|
CD-recensie
© Aart van der Wal, mei 2014
|
Beethoven: Pianotrio nr. 6 in Es, op. 70 nr. 2 - nr. 7 in Bes, op. 97 (Aartshertog)
Alexander Melnikov (fortepiano), Isabelle Faust (viool), Jean-Guilhen Queyras (cello)
Harmonia Mundi HMC 9012125 • 68' •
Opname: september 2011, Teldex Studio, Berlijn |
|
|
Je ziet het niet vaak: deze beide pianotrio's op een cd (meestal worden de beide trio's op. 70 gecombineerd), maar er is niets mis met deze samenvoeging. De beide pianotrio's op. 70 completeerde Beethoven in de zomer van 1808, het laatste trio, op. 97, in 1811. De première, op 11 april 1814, markeerde tevens Beethovens laatste publieke optreden als pianist, geflankeerd door twee van zijn getrouwen, de violist Ignaz Schuppanzigh en de cellist Joseph Linke. Louis Spohr woonde de repetitie bij, die verre van vlekkeloos verliep. Niet alleen was de fortepiano ontstemd (wat de inmiddels behoorlijk hardhorende Beethoven geen zier interesseerde), maar Beethovens spel miste de virtuositeit zoals Spohr die zich nog van de vroegere Beethoven herinnerde. De grandioze muziek stond vrijwel haaks op het toenmalige uitvoeringsniveau ervan.
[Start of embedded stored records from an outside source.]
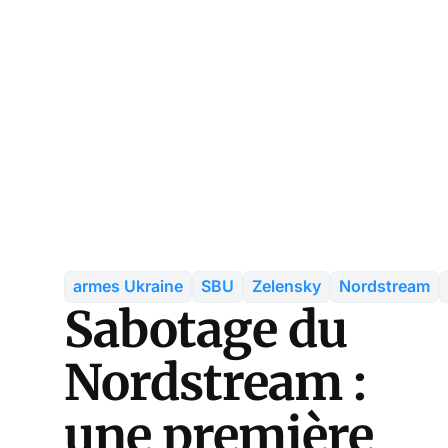
armes Ukraine
SBU
Zelensky
Nordstream
Sabotage du
Nordstream :
une première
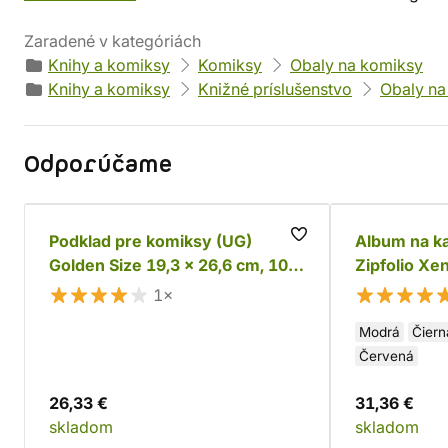
Zaradené v kategóriách
Knihy a komiksy
Komiksy
Obaly na komiksy
Knihy a komiksy
Knižné príslušenstvo
Obaly na
Odporúčame
Podklad pre komiksy (UG)
Album na k
Golden Size 19,3 x 26,6 cm, 100
Zipfolio Xe
ks
1×
Modrá
Čiern
Červená
26,33 €
31,36 €
skladom
skladom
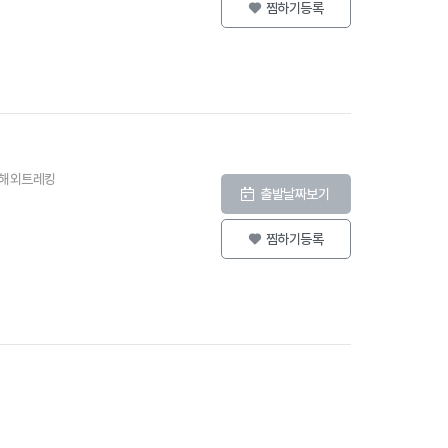
찜하기등록
#해외트레킹
출발날짜보기
찜하기등록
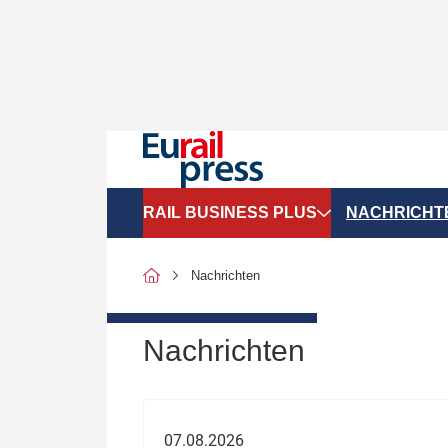
RAIL BUSINESS PLUS
NACHRICHT
Organigramme
Politik
Nachrichten
SGV-Marktdaten
Recht
SPNV-Marktdaten
Personen &
Nachrichten
Bilanzen
Unternehme
Recht
Betrieb & S
07.08.2026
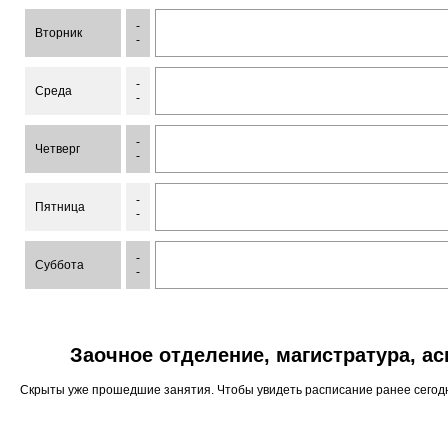
-
Вторник
-
-
Среда
-
-
Четверг
-
-
Пятница
-
-
Суббота
-
Заочное отделение, магистратура, а
Скрыты уже прошедшие занятия. Чтобы увидеть расписание ранее сего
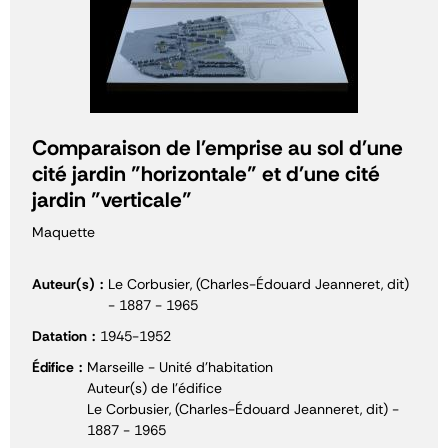
Comparaison de l'emprise au sol d'une
cité jardin "horizontale" et d'une cité
jardin "verticale"
Maquette
Auteur(s)
Le Corbusier, (Charles-Édouard Jeanneret, dit)
- 1887 - 1965
Datation
1945-1952
Édifice
Marseille - Unité d'habitation
Auteur(s) de l'édifice
Le Corbusier, (Charles-Édouard Jeanneret, dit) -
1887 - 1965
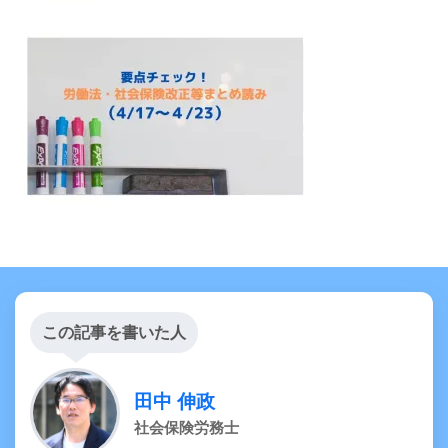
この記事を書いた人
田中 伸政
社会保険労務士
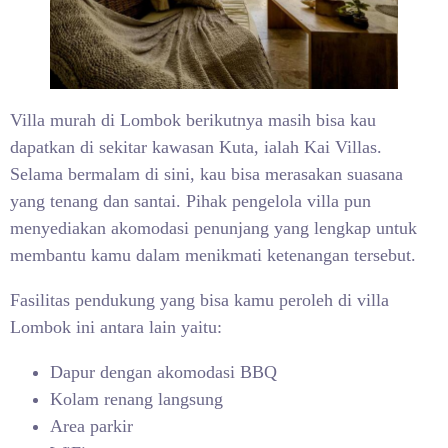
Villa murah di Lombok berikutnya masih bisa kau
dapatkan di sekitar kawasan Kuta, ialah Kai Villas.
Selama bermalam di sini, kau bisa merasakan suasana
yang tenang dan santai. Pihak pengelola villa pun
menyediakan akomodasi penunjang yang lengkap untuk
membantu kamu dalam menikmati ketenangan tersebut.
Fasilitas pendukung yang bisa kamu peroleh di villa
Lombok ini antara lain yaitu:
Dapur dengan akomodasi BBQ
Kolam renang langsung
Area parkir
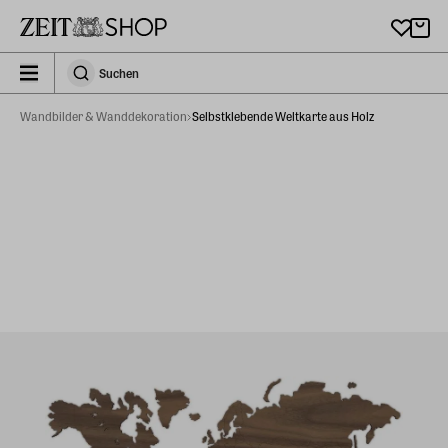
Zu Hauptinhalt springen
zeit_storefront.components.search.collapsed
Suchen
Suchen
Wandbilder & Wanddekoration
Selbstklebende Weltkarte aus Holz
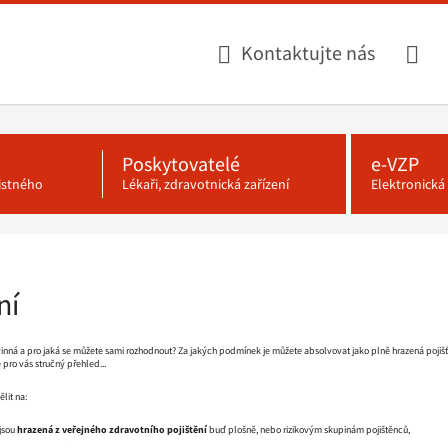
Kontaktujte nás
Poskytovatelé
e-VZP
jistného
Lékaři, zdravotnická zařízení
Elektronick
ní
inná a pro jaká se můžete sami rozhodnout? Za jakých podmínek je můžete absolvovat jako plně hrazená pojišťov
e pro vás stručný přehled...
lit na:
 jsou
hrazená z veřejného zdravotního pojištění
buď plošně, nebo rizikovým skupinám pojištěnců,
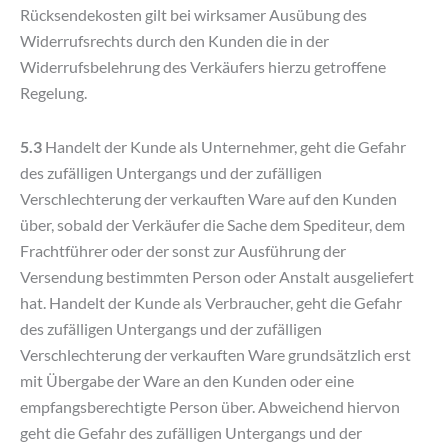
Rücksendekosten gilt bei wirksamer Ausübung des
Widerrufsrechts durch den Kunden die in der
Widerrufsbelehrung des Verkäufers hierzu getroffene
Regelung.
5.3
Handelt der Kunde als Unternehmer, geht die Gefahr
des zufälligen Untergangs und der zufälligen
Verschlechterung der verkauften Ware auf den Kunden
über, sobald der Verkäufer die Sache dem Spediteur, dem
Frachtführer oder der sonst zur Ausführung der
Versendung bestimmten Person oder Anstalt ausgeliefert
hat. Handelt der Kunde als Verbraucher, geht die Gefahr
des zufälligen Untergangs und der zufälligen
Verschlechterung der verkauften Ware grundsätzlich erst
mit Übergabe der Ware an den Kunden oder eine
empfangsberechtigte Person über. Abweichend hiervon
geht die Gefahr des zufälligen Untergangs und der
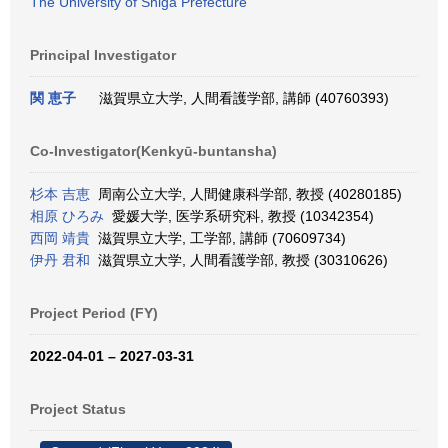
The University of Shiga Prefecture
Principal Investigator
関 恵子
滋賀県立大学, 人間看護学部, 講師 (40760393)
Co-Investigator(Kenkyū-buntansha)
杉本 吉恵
周南公立大学, 人間健康科学部, 教授 (40280185)
相原 ひろみ
愛媛大学, 医学系研究科, 教授 (10342354)
西岡 靖貴
滋賀県立大学, 工学部, 講師 (70609734)
伊丹 君和
滋賀県立大学, 人間看護学部, 教授 (30310626)
Project Period (FY)
2022-04-01 – 2027-03-31
Project Status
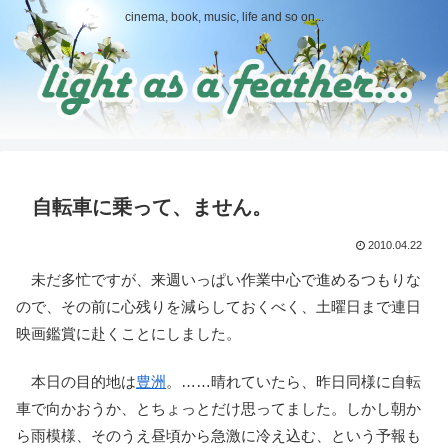
cinema, book, music, life and so on...
自転車に乗って、ません。
2010.04.22
未だ多忙ですが、来週いっぱい作業中心で進めるつもりな
ので、その前に心残りを減らしておくべく、土曜日まで連日
映画鑑賞に赴くことにしました。
本日の目的地は
豊洲
。……晴れていたら、昨日同様に自転
車で向かおうか、とちょっとだけ思ってました。しかし朝か
ら雨模様、そのうえ昼頃から急激に冷え込む、という予報も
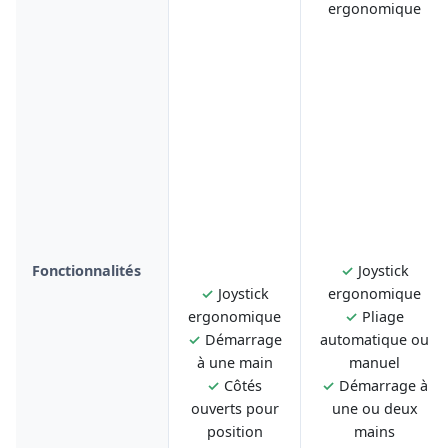
ergonomique
Fonctionnalités
✓
Joystick
✓
Joystick
ergonomique
ergonomique
✓
Pliage
✓
Démarrage
automatique ou
à une main
manuel
✓
Côtés
✓
Démarrage à
ouverts pour
une ou deux
position
mains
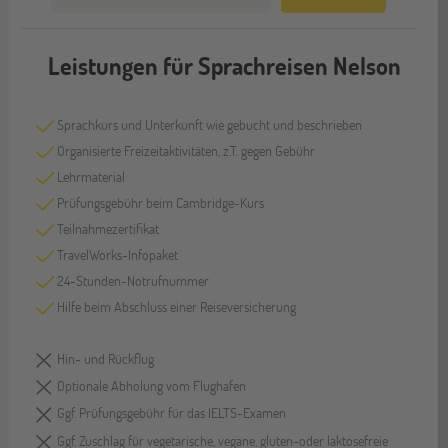
Leistungen für Sprachreisen Nelson
Sprachkurs und Unterkunft wie gebucht und beschrieben
Organisierte Freizeitaktivitäten, z.T. gegen Gebühr
Lehrmaterial
Prüfungsgebühr beim Cambridge-Kurs
Teilnahmezertifikat
TravelWorks-Infopaket
24-Stunden-Notrufnummer
Hilfe beim Abschluss einer Reiseversicherung
Hin- und Rückflug
Optionale Abholung vom Flughafen
Ggf. Prüfungsgebühr für das IELTS-Examen
Ggf. Zuschlag für vegetarische, vegane, gluten-oder laktosefreie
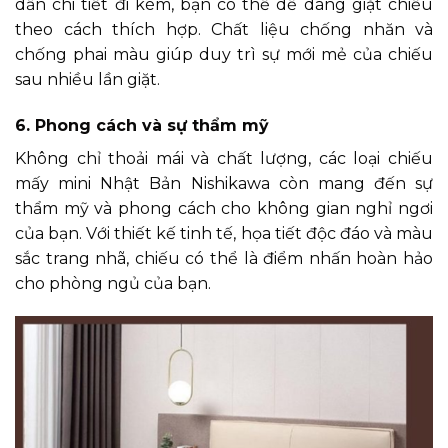
dẫn chi tiết đi kèm, bạn có thể dễ dàng giặt chiếu
theo cách thích hợp. Chất liệu chống nhăn và
chống phai màu giúp duy trì sự mới mẻ của chiếu
sau nhiều lần giặt.
6. Phong cách và sự thẩm mỹ
Không chỉ thoải mái và chất lượng, các loại chiếu
mấy mini Nhật Bản Nishikawa còn mang đến sự
thẩm mỹ và phong cách cho không gian nghỉ ngơi
của bạn. Với thiết kế tinh tế, họa tiết độc đáo và màu
sắc trang nhã, chiếu có thể là điểm nhấn hoàn hảo
cho phòng ngủ của bạn.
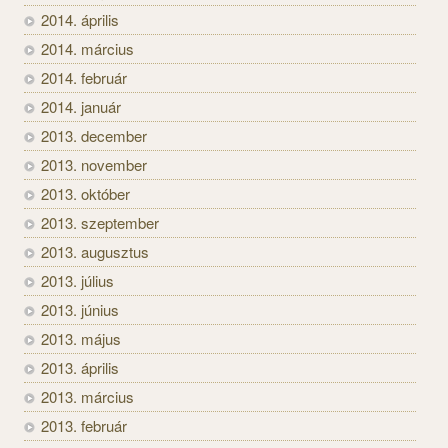
2014. április
2014. március
2014. február
2014. január
2013. december
2013. november
2013. október
2013. szeptember
2013. augusztus
2013. július
2013. június
2013. május
2013. április
2013. március
2013. február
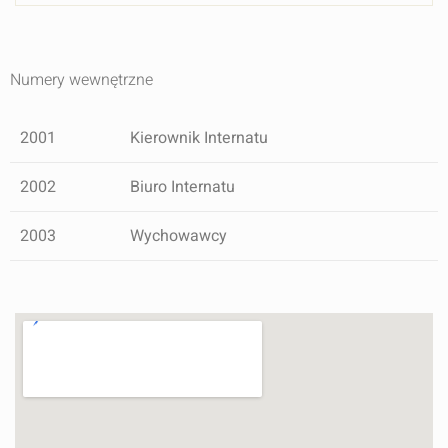
Numery wewnętrzne
2001
Kierownik Internatu
2002
Biuro Internatu
2003
Wychowawcy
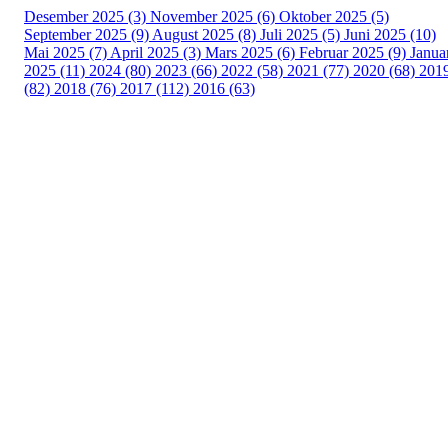
Desember 2025 (3)
November 2025 (6)
Oktober 2025 (5)
September 2025 (9)
August 2025 (8)
Juli 2025 (5)
Juni 2025 (10)
Mai 2025 (7)
April 2025 (3)
Mars 2025 (6)
Februar 2025 (9)
Janua
2025 (11)
2024 (80)
2023 (66)
2022 (58)
2021 (77)
2020 (68)
201
(82)
2018 (76)
2017 (112)
2016 (63)
Idrettslaget Fri
Arna Idrettspark,
Indre Arna-vegen 189
5260 - Indre Arna
Org. nr.: 881 940 922
+ 47 93 04 29 24
Info@il-fri.no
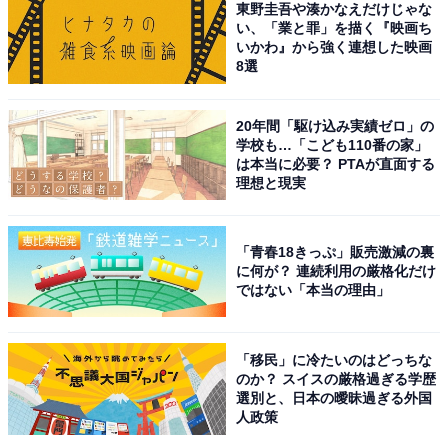
東野圭吾や湊かなえだけじゃな
り、テレビ番組やSNSでも地元・吉見町のことを積極的
い、「業と罪」を描く『映画ち
いかわ』から強く連想した映画
に発信しています。
8選
※コメントは全て原文ママです
20年間「駆け込み実績ゼロ」の
学校も…「こども110番の家」
この記事の筆者：斉藤 雄二 プロフィール
は本当に必要？ PTAが直面する
理想と現実
新潟出身、静岡在住の元プロドラマー。ライター執筆歴
は約8年。趣味は読書とフィットネスとfiat500でドライ
ブに出かけること。最近はeSportsの試合観戦が楽しみで
「青春18きっぷ」販売激減の裏
に何が？ 連続利用の厳格化だけ
す。メインMCを担当するPodcast番組「だいたい二畳半
ではない「本当の理由」
｜ホントは面白い住まいの話」をSpotifyやApplePodcast
で配信中！
「移民」に冷たいのはどっちな
のか？ スイスの厳格過ぎる学歴
9位までの全ランキング結果を見
選別と、日本の曖昧過ぎる外国
次ページ
人政策
る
Hoe anders pakt dat uit bij het trio Melnikov, Faust en Queyras, drie instrumentalisten die op de hoogste treden van de vertolkingsladder staan en ook in deze drie trio's de sterren van de hemel spelen (ook als duo zijn Faust en Melnikov formidabel, getuige hun eerdere opnamen). Zeker, we zijn verwend met zeer goede uitvoeringen, zowel van gelegenheids- als van vaste trio's. Wat de laatste betreft begon het discografische feest eigenlijk al in 1965 met het Beaux Arts Trio op het Philips-label, begin jaren tachtig gevolgd door een nieuwe, nog betere opname, een toetssteen van dit repertoire, gemaakt in dat later beroemd geworden bioscoopzaaltje in het Zwitserse Le-Chaux-de-Fonds, vlakbij Lausanne.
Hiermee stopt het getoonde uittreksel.